[Dataset Boundary: Start]

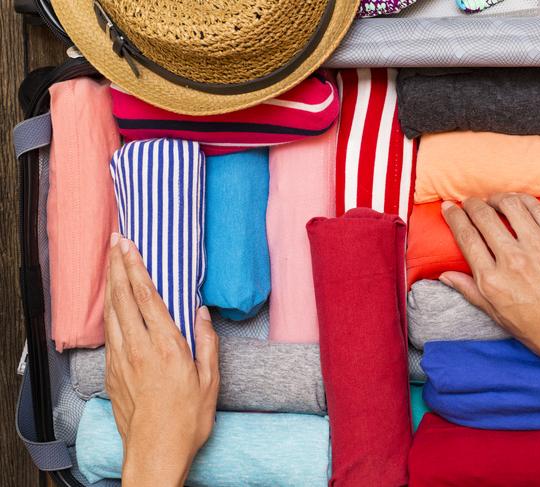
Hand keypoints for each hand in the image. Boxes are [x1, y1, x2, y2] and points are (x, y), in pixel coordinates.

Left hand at [104, 233, 219, 486]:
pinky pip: (108, 333)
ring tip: (111, 261)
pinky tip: (111, 301)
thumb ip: (207, 342)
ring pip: (111, 312)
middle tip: (116, 240)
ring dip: (111, 283)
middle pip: (123, 297)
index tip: (130, 246)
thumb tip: (202, 312)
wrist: (155, 452)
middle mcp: (139, 348)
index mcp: (167, 347)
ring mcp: (121, 360)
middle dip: (118, 265)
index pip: (147, 297)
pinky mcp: (111, 372)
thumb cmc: (187, 419)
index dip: (137, 268)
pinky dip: (109, 309)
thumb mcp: (210, 381)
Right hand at [439, 193, 539, 367]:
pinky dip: (524, 200)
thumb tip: (444, 275)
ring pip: (511, 206)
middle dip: (471, 204)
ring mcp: (539, 248)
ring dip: (497, 198)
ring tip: (493, 200)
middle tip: (468, 202)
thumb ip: (469, 291)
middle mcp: (513, 260)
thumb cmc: (539, 330)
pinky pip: (539, 210)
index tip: (448, 207)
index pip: (466, 237)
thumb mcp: (496, 315)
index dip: (454, 217)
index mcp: (492, 280)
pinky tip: (518, 201)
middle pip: (484, 217)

[Dataset Boundary: End]

:: To do ::
Drop the pictures and copy the data exactly.

:: Expected answer ::
Hand keypoints for each hand in the image. Boxes are [x1, y1, x2, y2] and points are (x, y), in pixel coordinates.

Left hand at [104, 233, 219, 486]:
pinky pip: (108, 333)
ring tip: (111, 261)
pinky tip: (111, 301)
thumb ip: (207, 342)
ring pip: (111, 312)
middle tip: (116, 240)
ring dip: (111, 283)
middle pip: (123, 297)
index tip: (130, 246)
thumb tip: (202, 312)
wrist: (155, 452)
middle mcp: (139, 348)
index mcp: (167, 347)
ring mcp: (121, 360)
middle dip: (118, 265)
index pip: (147, 297)
pinky mcp: (111, 372)
thumb cmc: (187, 419)
index dip: (137, 268)
pinky dip: (109, 309)
thumb mcp: (210, 381)
Right hand at [439, 193, 539, 367]:
pinky dip: (524, 200)
thumb tip: (444, 275)
ring pip: (511, 206)
middle dip: (471, 204)
ring mcp: (539, 248)
ring dip: (497, 198)
ring tip: (493, 200)
middle tip: (468, 202)
thumb ip: (469, 291)
middle mcp: (513, 260)
thumb cmc: (539, 330)
pinky pip: (539, 210)
index tip: (448, 207)
index pip: (466, 237)
thumb mcp: (496, 315)
index dip: (454, 217)
index mcp: (492, 280)
pinky tip: (518, 201)
middle pip: (484, 217)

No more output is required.